I just have a crazy idea. 

LET'S GET CASSEL!!! 

Wolves sure don't want to keep Cassell after this season. I really don't think Cassell is that bad. He is a vet with lots of experience and he can shoot when he finds his stroke back. 

I actually think Cassell would fit with Mavs' offense. I mean we already have very bad offense flow, we might as well get a good shooting point guard who can direct offense and scores. 

Not sure about Spree though. But I don't think Cassell is that bad a choice.
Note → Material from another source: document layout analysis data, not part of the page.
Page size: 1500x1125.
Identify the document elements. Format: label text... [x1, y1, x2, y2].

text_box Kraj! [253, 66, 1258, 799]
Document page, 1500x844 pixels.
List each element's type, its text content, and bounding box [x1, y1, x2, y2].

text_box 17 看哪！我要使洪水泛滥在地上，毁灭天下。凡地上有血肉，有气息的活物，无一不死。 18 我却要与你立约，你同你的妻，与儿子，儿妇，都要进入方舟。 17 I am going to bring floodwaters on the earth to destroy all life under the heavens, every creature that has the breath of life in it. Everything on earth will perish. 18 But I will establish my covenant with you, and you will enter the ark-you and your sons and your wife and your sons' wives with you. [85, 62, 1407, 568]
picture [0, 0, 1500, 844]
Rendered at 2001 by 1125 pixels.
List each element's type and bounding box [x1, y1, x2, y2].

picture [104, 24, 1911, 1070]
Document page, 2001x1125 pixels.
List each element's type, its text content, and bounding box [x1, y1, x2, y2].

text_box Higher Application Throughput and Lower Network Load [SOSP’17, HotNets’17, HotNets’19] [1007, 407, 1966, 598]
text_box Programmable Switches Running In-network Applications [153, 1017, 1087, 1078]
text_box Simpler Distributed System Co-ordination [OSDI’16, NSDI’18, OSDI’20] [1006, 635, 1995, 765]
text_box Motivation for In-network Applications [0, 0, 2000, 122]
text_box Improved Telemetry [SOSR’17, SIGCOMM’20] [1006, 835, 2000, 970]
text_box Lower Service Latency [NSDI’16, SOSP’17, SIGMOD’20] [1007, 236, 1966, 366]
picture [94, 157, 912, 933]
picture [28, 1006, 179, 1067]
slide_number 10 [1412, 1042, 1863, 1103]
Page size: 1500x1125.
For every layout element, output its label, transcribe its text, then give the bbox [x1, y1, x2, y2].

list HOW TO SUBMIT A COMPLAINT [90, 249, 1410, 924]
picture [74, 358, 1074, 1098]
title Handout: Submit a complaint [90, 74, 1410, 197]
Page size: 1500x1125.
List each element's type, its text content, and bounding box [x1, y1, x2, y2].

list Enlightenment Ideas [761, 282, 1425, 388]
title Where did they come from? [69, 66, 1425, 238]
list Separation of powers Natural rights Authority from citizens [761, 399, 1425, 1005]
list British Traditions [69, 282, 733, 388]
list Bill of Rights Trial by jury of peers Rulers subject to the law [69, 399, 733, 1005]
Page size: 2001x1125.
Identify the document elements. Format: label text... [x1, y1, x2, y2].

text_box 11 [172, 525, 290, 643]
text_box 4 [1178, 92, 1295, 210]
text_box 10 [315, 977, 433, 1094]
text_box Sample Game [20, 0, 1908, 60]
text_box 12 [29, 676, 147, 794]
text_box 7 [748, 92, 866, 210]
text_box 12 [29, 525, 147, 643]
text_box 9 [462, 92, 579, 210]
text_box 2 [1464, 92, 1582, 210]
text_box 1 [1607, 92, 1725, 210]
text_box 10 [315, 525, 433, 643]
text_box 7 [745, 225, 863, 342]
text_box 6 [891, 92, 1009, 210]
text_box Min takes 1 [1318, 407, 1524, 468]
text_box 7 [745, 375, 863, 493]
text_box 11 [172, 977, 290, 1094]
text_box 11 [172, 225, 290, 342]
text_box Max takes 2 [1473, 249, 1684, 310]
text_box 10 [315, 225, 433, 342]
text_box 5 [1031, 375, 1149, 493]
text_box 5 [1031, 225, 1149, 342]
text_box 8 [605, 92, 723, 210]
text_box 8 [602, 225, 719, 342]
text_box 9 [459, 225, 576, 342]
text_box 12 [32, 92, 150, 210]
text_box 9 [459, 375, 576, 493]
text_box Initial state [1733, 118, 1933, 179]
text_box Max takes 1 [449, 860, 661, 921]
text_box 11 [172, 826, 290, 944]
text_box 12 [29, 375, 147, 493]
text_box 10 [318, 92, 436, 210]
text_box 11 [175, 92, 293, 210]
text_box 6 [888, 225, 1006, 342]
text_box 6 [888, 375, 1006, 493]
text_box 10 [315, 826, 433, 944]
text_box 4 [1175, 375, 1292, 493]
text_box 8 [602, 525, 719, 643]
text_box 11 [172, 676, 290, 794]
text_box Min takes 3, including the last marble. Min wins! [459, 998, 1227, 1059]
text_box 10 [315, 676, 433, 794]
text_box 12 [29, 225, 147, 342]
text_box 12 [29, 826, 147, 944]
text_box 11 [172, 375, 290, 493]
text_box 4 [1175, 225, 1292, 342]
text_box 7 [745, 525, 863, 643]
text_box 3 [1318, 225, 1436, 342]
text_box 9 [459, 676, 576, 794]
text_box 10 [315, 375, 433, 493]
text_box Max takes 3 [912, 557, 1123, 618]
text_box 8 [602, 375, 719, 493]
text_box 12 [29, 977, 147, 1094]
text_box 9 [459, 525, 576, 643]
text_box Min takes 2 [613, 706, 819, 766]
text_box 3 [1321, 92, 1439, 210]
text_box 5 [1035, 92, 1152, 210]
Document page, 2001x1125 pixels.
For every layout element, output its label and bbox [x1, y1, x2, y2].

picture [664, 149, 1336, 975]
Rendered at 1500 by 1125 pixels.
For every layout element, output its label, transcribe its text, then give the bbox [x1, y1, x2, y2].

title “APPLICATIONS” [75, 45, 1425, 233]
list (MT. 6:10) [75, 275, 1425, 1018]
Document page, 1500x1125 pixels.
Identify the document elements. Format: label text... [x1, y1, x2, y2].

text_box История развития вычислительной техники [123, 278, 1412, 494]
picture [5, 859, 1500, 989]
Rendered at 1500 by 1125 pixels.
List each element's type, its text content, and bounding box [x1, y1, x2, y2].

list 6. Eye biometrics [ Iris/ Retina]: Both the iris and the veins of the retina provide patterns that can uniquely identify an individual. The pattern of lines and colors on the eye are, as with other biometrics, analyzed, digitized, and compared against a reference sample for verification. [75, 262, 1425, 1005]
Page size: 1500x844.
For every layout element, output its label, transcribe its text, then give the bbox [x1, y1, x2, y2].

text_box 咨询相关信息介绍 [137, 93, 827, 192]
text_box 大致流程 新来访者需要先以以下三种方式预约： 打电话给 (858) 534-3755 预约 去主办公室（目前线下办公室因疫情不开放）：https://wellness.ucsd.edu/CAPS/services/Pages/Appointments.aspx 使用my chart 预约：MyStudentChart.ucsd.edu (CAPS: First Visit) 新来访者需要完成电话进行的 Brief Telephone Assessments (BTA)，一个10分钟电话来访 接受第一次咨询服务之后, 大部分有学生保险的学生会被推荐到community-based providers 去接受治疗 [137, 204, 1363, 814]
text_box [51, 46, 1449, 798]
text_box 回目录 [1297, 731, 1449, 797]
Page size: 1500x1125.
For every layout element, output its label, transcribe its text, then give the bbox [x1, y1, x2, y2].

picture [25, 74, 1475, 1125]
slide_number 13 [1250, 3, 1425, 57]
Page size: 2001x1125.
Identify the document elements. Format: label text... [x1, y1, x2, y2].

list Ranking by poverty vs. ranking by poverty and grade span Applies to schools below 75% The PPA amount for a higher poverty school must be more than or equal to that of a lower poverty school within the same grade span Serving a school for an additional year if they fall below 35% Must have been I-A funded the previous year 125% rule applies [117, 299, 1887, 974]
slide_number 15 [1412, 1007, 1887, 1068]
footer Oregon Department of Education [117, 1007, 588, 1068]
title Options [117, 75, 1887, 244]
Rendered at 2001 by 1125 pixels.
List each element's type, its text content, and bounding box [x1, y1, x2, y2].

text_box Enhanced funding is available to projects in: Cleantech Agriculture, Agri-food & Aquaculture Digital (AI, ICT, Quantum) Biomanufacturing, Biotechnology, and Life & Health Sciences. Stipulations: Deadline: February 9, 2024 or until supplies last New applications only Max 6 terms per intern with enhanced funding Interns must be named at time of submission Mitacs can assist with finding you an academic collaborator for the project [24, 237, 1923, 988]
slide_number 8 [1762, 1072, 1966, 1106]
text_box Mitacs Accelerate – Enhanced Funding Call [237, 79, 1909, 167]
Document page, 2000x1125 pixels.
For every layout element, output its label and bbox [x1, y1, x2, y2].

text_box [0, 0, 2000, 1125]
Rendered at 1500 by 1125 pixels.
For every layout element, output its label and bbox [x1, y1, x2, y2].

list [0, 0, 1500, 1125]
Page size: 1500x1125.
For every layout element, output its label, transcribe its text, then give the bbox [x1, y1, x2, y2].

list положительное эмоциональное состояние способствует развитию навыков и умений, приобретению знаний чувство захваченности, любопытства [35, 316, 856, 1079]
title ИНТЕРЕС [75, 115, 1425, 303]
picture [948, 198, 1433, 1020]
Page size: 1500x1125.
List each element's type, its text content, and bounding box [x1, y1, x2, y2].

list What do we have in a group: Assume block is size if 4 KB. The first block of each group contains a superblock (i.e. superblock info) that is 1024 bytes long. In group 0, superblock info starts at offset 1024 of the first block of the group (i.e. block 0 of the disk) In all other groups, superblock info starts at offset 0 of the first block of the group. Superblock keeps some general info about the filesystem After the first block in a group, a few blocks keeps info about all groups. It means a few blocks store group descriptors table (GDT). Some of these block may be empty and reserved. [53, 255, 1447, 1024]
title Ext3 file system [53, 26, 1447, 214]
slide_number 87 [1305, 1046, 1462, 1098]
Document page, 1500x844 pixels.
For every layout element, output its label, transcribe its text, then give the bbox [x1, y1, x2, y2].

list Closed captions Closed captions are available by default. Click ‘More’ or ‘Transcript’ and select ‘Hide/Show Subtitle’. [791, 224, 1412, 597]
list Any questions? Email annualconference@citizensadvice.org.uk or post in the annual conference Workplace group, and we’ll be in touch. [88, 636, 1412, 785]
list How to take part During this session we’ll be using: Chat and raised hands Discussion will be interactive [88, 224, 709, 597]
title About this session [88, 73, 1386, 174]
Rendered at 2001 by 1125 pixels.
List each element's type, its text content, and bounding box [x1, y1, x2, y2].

I would choose Cassell over Finely any day.


----------



## Zuca (Dec 4, 2003)

You guys can try to package Finley, Tariq and Bradley for Allan Houston and JYD...


----------



## Gambino (Feb 11, 2004)

jibikao said:


> I just have a crazy idea.
> 
> LET'S GET CASSEL!!!
> 
> ...


would not mind that at all.


----------



## fuzzrhythm (Feb 22, 2005)

just stick him on the bench. it's worked so well with TAW. he hasn't done anything remarkable lately. everybody gets all excited when he meets his ever-lower expectations...and that's just not fair to a guy like Marquis Daniels who gets very little playing time to prove himself.


----------



## terry2damp (Apr 24, 2005)

i think it is more likely that we will trade for a replacement for him without actually trading him something like

Daniels, Stackhouse/Terry + Ppod for Redd s+t


----------